The company's revenue guidance for 2011 ranges from $460 million to $470 million.

Seventy-five percent of analysts rating stock assign it a buy rating. The average 12-month price target of analysts surveyed by Bloomberg is $76, which is 27% greater than current levels.

4. inContact provides network connectivity solutions and operates in the telecom and software segments.

Consolidated revenue for the second quarter was $21.7 million, up from $20.4 million in the year-earlier period. Revenue from the software segment rose 14% from the second quarter of 2010 to $9.5 million. Quarterly telecom revenue increased for the first time in the last four years, driven by software-related telecom revenue.

The company's gross margin was 42% during the quarter, compared with 43% for the same period in 2010. Gross margin was impacted by higher investments in the software segment.

On the client rollout, Paul Jarman, inContact's CEO, said, "We closed 33 new customers and 14 expansion deals, for a total of 47 new contracts in the quarter. In addition, we recently announced several new enterprise customer wins including a new Fortune 500 customer, a global communications company, as well as one of the leading hospitality brands in the United States. We now have 23 of the Global or Fortune 500 as software customers and nine customers that bill more than $500,000 per year."

On average, analysts have a $5.30 12-month price target on the stock, which is about 45% greater than recent levels. Of the analysts covering the stock, 75% rate it a buy.

3. SureWest Communications provides telecommunications and Internet services.

Consolidated revenue increased to $61 million during the second quarter of 2011, up 1% on higher broadband revenue. Consolidated adjusted EBITDA margin was 36%, compared to 33% in the same period of 2010. The quarter was positively impacted by $0.3 million in quarterly savings and an expense reduction in universal service fund fees of $1.4 million.

Net income for the quarter was $1.3 million against a net loss of $0.527 million in the same period of 2010. Capital expenditures totaled $20.7 million for the second quarter vs. $13.9 million in the same period of 2010.

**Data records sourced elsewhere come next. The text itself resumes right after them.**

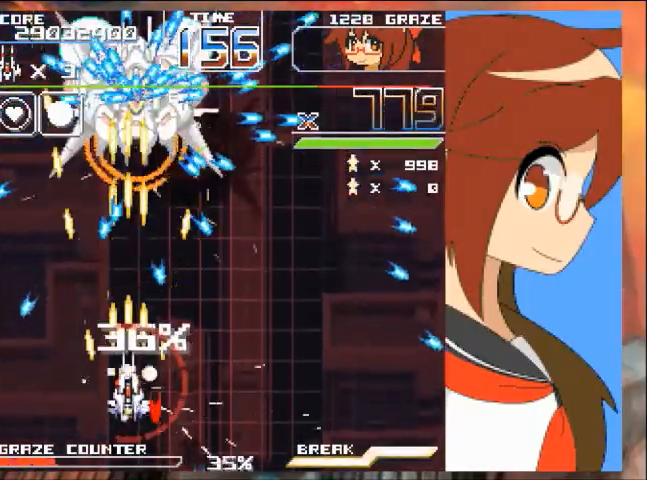
{"buttons": ["A"], "left_stick": "center", "events": []}
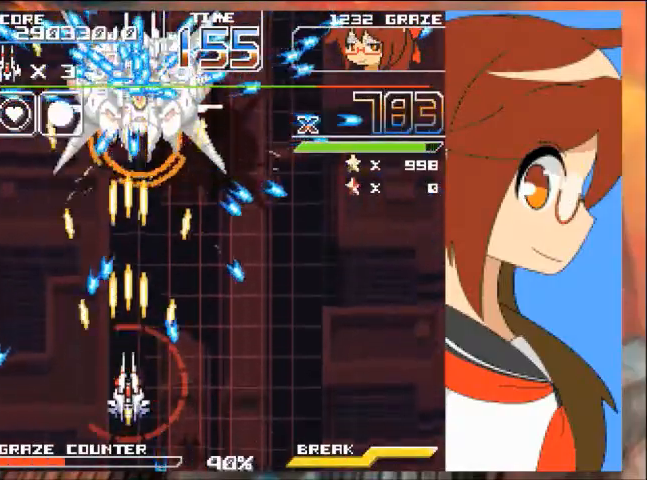
{"buttons": ["A"], "left_stick": "center", "events": [[300, "DPAD_RIGHT", "down"], [300, "left_stick", "right"], [433, "DPAD_RIGHT", "up"], [433, "left_stick", "center"]]}
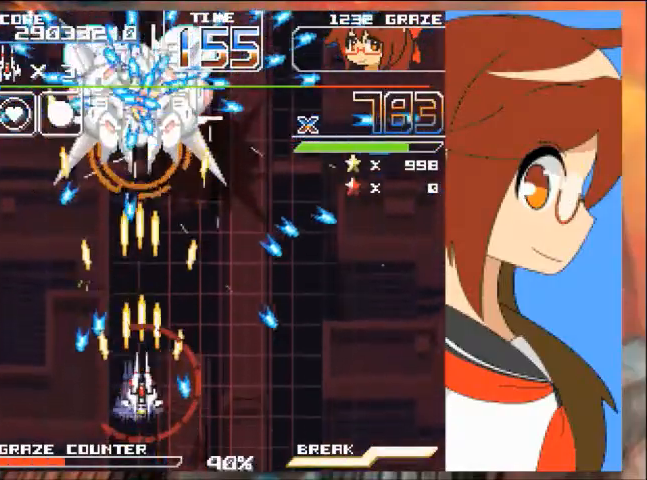
{"buttons": ["A"], "left_stick": "center", "events": [[234, "DPAD_LEFT", "down"], [234, "left_stick", "left"], [334, "DPAD_UP", "down"], [367, "DPAD_UP", "up"], [401, "DPAD_LEFT", "up"], [401, "left_stick", "center"]]}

The leverage ratio stands at less than 2.5 times.

On average, analysts have an $18 12-month price target on the stock, about 51% greater than recent levels. Seventy-five percent of analysts covering the stock rate it a buy.

2. Global Crossing is a leading provider of communications services.

The company reported consolidated revenue of $692 million for the second quarter of 2011, increasing 10% year-over-year.

Operating income before depreciation and amortization was $96 million, up from $84 million sequentially and $93 million in the year-ago quarter. The sequential growth was driven by an improved revenue mix.

The company had total cash of $259 million and generated free cash flow of $10 million in the quarter vs. a negative $13 million in the year-ago period.

On average, analysts expect the stock to gain about 57% over the next year. The stock has more than doubled in the last year, and 60% of analysts covering the stock rate it a buy.

1. Vonage Holdings is a provider of communications services and supplies broadband devices.

For the second quarter, the company generated adjusted EBITDA of $44 million, up from $41 million in the year-ago quarter. Income from operations increased to $31 million from $24 million in the same period prior year.

Net income came in at $22 million, improving from a net loss of $1 million in the year earlier period.

Referring to the current quarter, Marc Lefar, CEO, said, "The launches of Extensions and Time to Call enhance our domestic and global service offerings for landline and mobile customers. Beyond this, we've expanded the availability of our service through agreements with TracFone, Best Buy, Kmart and Sears. And, as a result of our strong financial performance, we have refinanced our debt for the second time in eight months."

Vonage announced the completion of a debt refinancing deal that reduced interest rates to LIBOR plus 3.5%, resulting in annual savings of $43 million from 2010.

On average, analysts surveyed by Bloomberg expect the stock to gain about 64% from recent levels. Sixty percent of them rate the stock a buy.